3.3 每次記憶體分配時獲取調用堆棧信息
以 CRT 中的 new 函數為例,VLD 會將其替換為以下自定義函數,詳見 crtmfcpatch.h 第 887~906 行:
// crtd_scalar_new - Calls to the CRT's scalar new operator from msvcrXXd.dll
// are patched through to this function.
//
// - size (IN): The size, in bytes, of the memory block to be allocated.
//
// Return Value:
//
// Returns the value returned by the CRT scalar new operator.
//
template<int CRTVersion, bool debug>
void* CrtPatch<CRTVersion, debug>::crtd_scalar_new (size_t size)
{
PRINT_HOOKED_FUNCTION();
new_t pcrtxxd_scalar_new = (new_t)data.pcrtd_scalar_new;
assert(pcrtxxd_scalar_new);
CAPTURE_CONTEXT();
CaptureContext cc((void*)pcrtxxd_scalar_new, context_, debug, (CRTVersion >= 140));
return pcrtxxd_scalar_new(size);
}
CAPTURE_CONTEXT() 巨集定義如下,用於捕獲此次分配的指令地址,為後面獲取調用堆棧做準備,詳見 utility.h 第 74~97 行。
// Capture current context
#if defined(_M_IX86)
#define CAPTURE_CONTEXT() \
context_t context_; \
{CONTEXT _ctx; \
RtlCaptureContext(&_ctx); \
context_.Ebp = _ctx.Ebp; context_.Esp = _ctx.Esp; context_.Eip = _ctx.Eip; \
context_.fp = (UINT_PTR)_ReturnAddress();}
#define GET_RETURN_ADDRESS(context) (context.fp)
#elif defined(_M_X64)
#define CAPTURE_CONTEXT() \
context_t context_; \
{CONTEXT _ctx; \
RtlCaptureContext(&_ctx); \
context_.Rbp = _ctx.Rbp; context_.Rsp = _ctx.Rsp; context_.Rip = _ctx.Rip; \
context_.fp = (UINT_PTR)_ReturnAddress();}
#define GET_RETURN_ADDRESS(context) (context.fp)
#else
// If you want to retarget Visual Leak Detector to another processor
// architecture then you'll need to provide an architecture-specific macro to
// obtain the frame pointer (or other address) which can be used to obtain the
// return address and stack pointer of the calling frame.
#error "Visual Leak Detector is not supported on this architecture."
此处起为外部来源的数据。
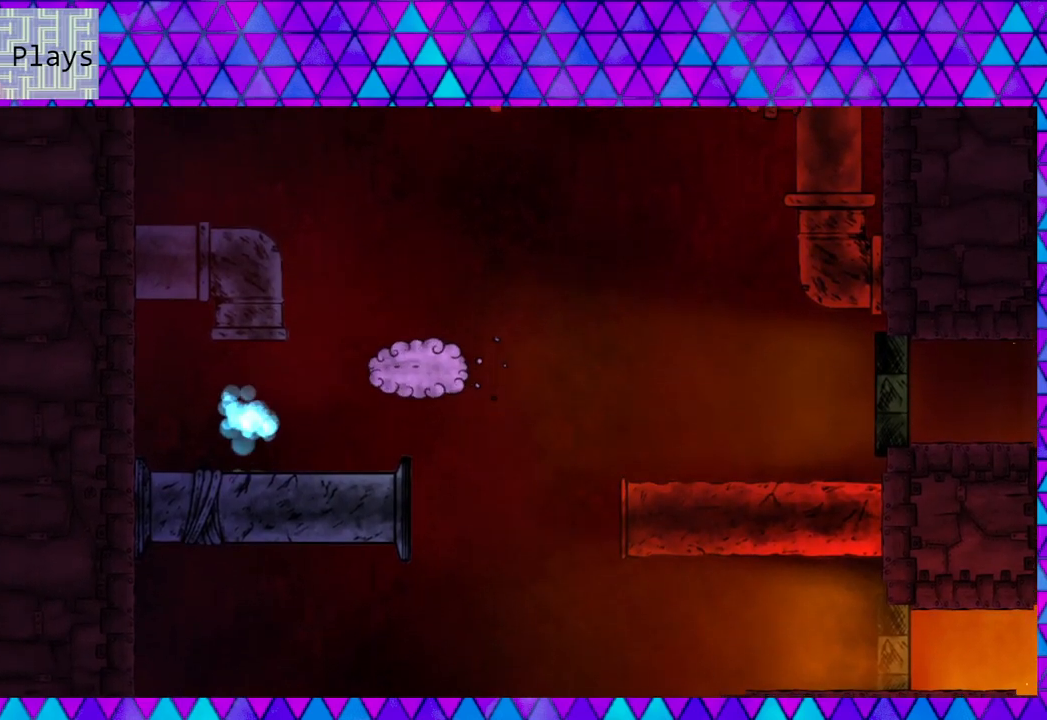
{"buttons": [], "right_stick": "center", "events": []}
#endif // _M_IX86 || _M_X64
CaptureContext 的構造函數與析構函數如下,詳見 vld.cpp 第 2903~2956 行:
CaptureContext::CaptureContext(void* func, context_t& context, BOOL debug, BOOL ucrt) : m_context(context) {
context.func = reinterpret_cast<UINT_PTR>(func);
m_tls = g_vld.getTls();
if (debug) {
m_tls->flags |= VLD_TLS_DEBUGCRTALLOC;
}
if (ucrt) {
m_tls->flags |= VLD_TLS_UCRT;
}
m_bFirst = (GET_RETURN_ADDRESS(m_tls->context) == NULL);
if (m_bFirst) {
// This is the first call to enter VLD for the current allocation.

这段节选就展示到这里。